Aux universités d’été de transplantation, qui ont eu lieu à Lyon début juillet, les intérêts de la perfusion hépatique normothermique et hypothermique oxygénée ont été discutés pour la préservation du foie avant transplantation.
« Du fait de l’inadéquation entre le nombre de patients sur la liste d’attente de greffe de foie et les greffons hépatiques disponibles nous sommes obligés d’accepter des foies à critères élargis dits “marginaux” à risque plus élevé de complications après la transplantation », souligne le Pr Mickaël Lesurtel, chirurgien à la Croix-Rousse à Lyon. Or, le stockage statique dans le froid n’est pas adapté à ce genre de greffons plus sensibles à l’ischémie.
« Entre le moment où le foie est prélevé et le moment où il est implanté, nous le transportons dans la glace, sans oxygène, à 4°C. Or, le foie est comme une pile électrique : il se vide pendant l’ischémie froide et lorsqu’on l’implante, il peut avoir du mal à redémarrer », détaille le chirurgien. Pour éviter cela et « recharger la pile » avant l’implantation chez le receveur, une possibilité est de perfuser le greffon hépatique par une pompe hypothermique oxygénée en circuit fermé. « Dans ce cas, le foie voyage classiquement dans la glace et n’est perfusé que quelques heures sur le site de la greffe avant l’implantation », souligne le Pr Lesurtel.
L’autre possibilité est d’utiliser une machine de perfusion normothermique. Ceci impose alors une perfusion au sang avec une logistique plus lourde et nécessite souvent un perfusionniste au pied de la machine. Néanmoins, la normothermie permet au foie d’être métaboliquement actif. Il est alors possible de tester sa viabilité, d’imaginer des traitements médicamenteux appliqués directement au greffon sans impact sur le receveur, voire de faire de la thérapie génique. « Les difficultés avec ce genre de machines sont triples : encombrantes, coûteuses et possiblement dangereuses pour l'organe. Au moindre problème sur la machine, on risque de le perdre car il est métaboliquement actif alors qu’en hypothermie oxygénée, le foie est dans le froid, donc protégé et potentiellement transplantable dans tous les cas », souligne le chirurgien.

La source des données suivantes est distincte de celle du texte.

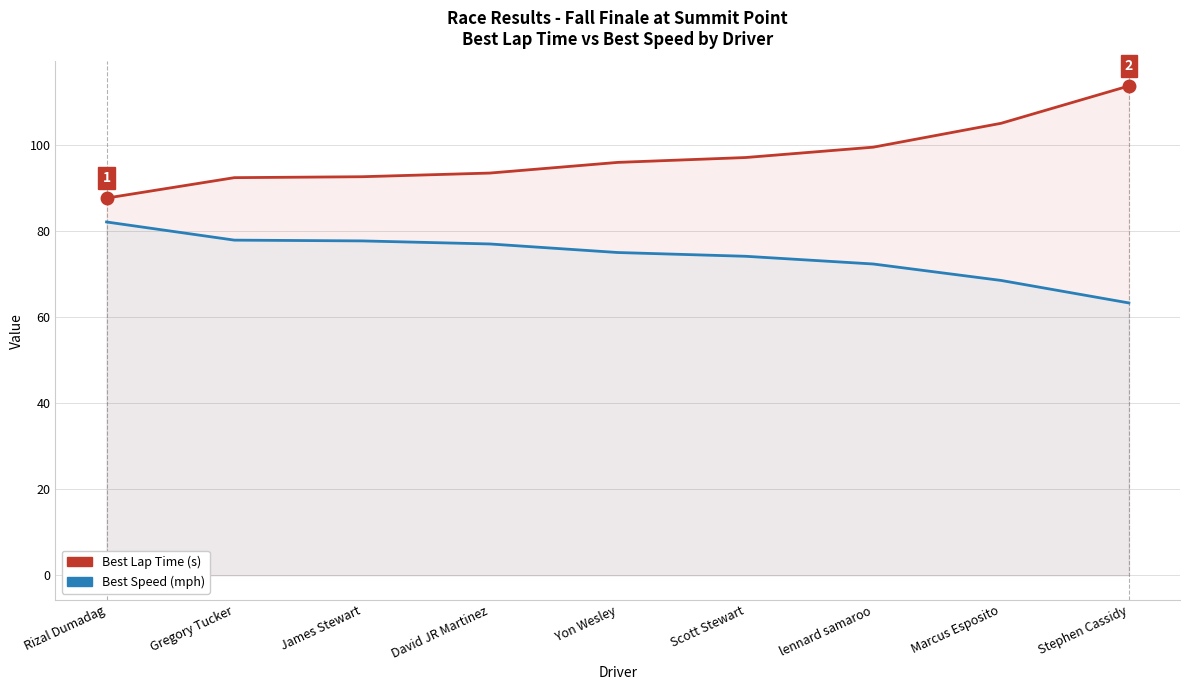

What is the difference between the highest and lowest values at Rizal Dumadag?

5.5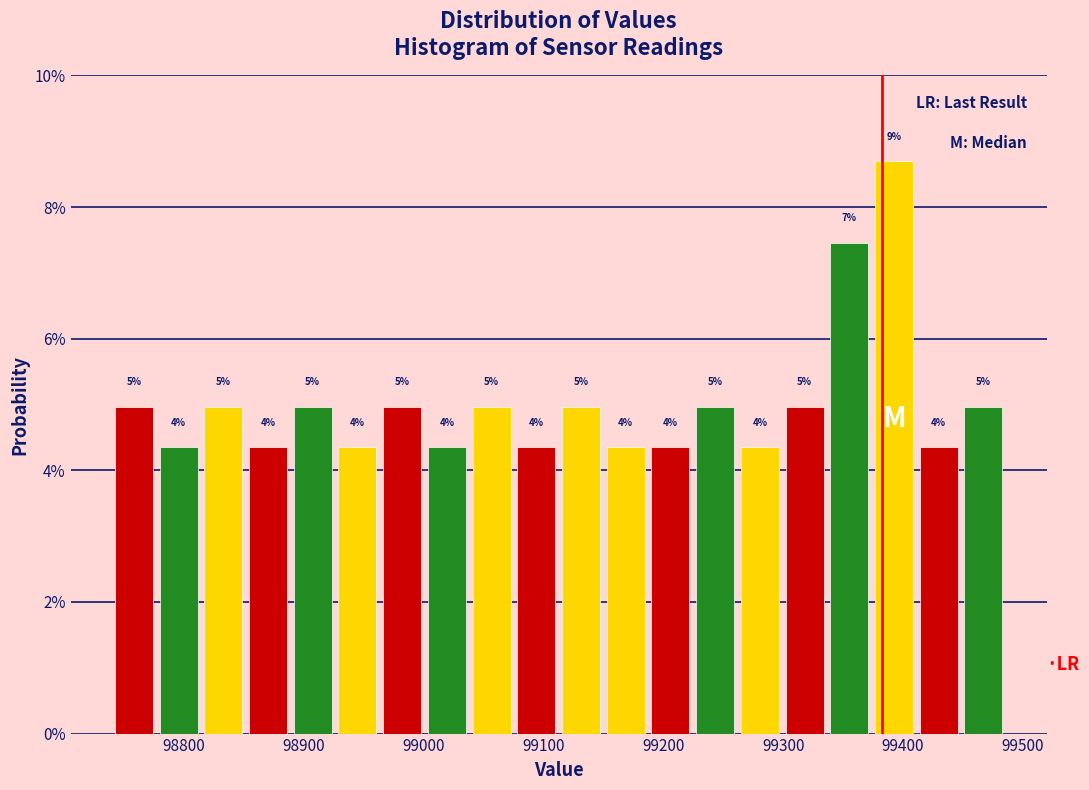

Around what value on the x-axis is the tallest bar? Give the approximate position of its centre, as read against the axis.

99390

Première étude sur la normothermie en France
La perfusion hypothermique oxygénée est utilisée dans le cadre d’une étude européenne, « HOPE study », à laquelle participent trois centres français, dont Lyon. « Le greffon est placé sur la machine pendant au moins une heure et reste dans le froid. Le problème de cette étude, c’est que nous y incluons tous les greffons, bons comme mauvais », pointe-t-il. En France, une étude va être lancée en septembre sur les donneurs marginaux, avec six centres, Rennes, Strasbourg, Villejuif, Beaujon, Lille et Lyon. Les donneurs marginaux, qui représentent plus de 50% des donneurs, ont au moins un des critères suivants : plus de 60 ans, plus de 7 jours en réanimation, une stéatose de plus de 30%, des transaminases élevées ou une ischémie froide de plus de 12 heures.
Concernant la normothermie, une étude publiée dans « Nature » en 2018 par Nasralla, P. Friend* et leurs collègues a montré que son utilisation permettait de diviser par deux le pic de transaminases, et qu’il y avait deux fois moins de foies non utilisés. En revanche, aucune différence n’a été observée concernant les complications des voies biliaires, ni sur la survie du greffon et du patient.

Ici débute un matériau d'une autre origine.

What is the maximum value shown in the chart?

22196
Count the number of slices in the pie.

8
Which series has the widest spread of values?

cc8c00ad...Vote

« L’AP-HP va réaliser une étude pilote sur 20 greffons. Les greffons incertains seront placés sur une machine de normothermie pendant au moins 4 heures pour les tester avant éventuelle implantation. Ce sera la première expérience de normothermie en France », annonce le Pr Lesurtel. Pour lui, « les machines de perfusion pour le foie vont devenir la routine, mais la question se pose encore sur la manière de les utiliser ».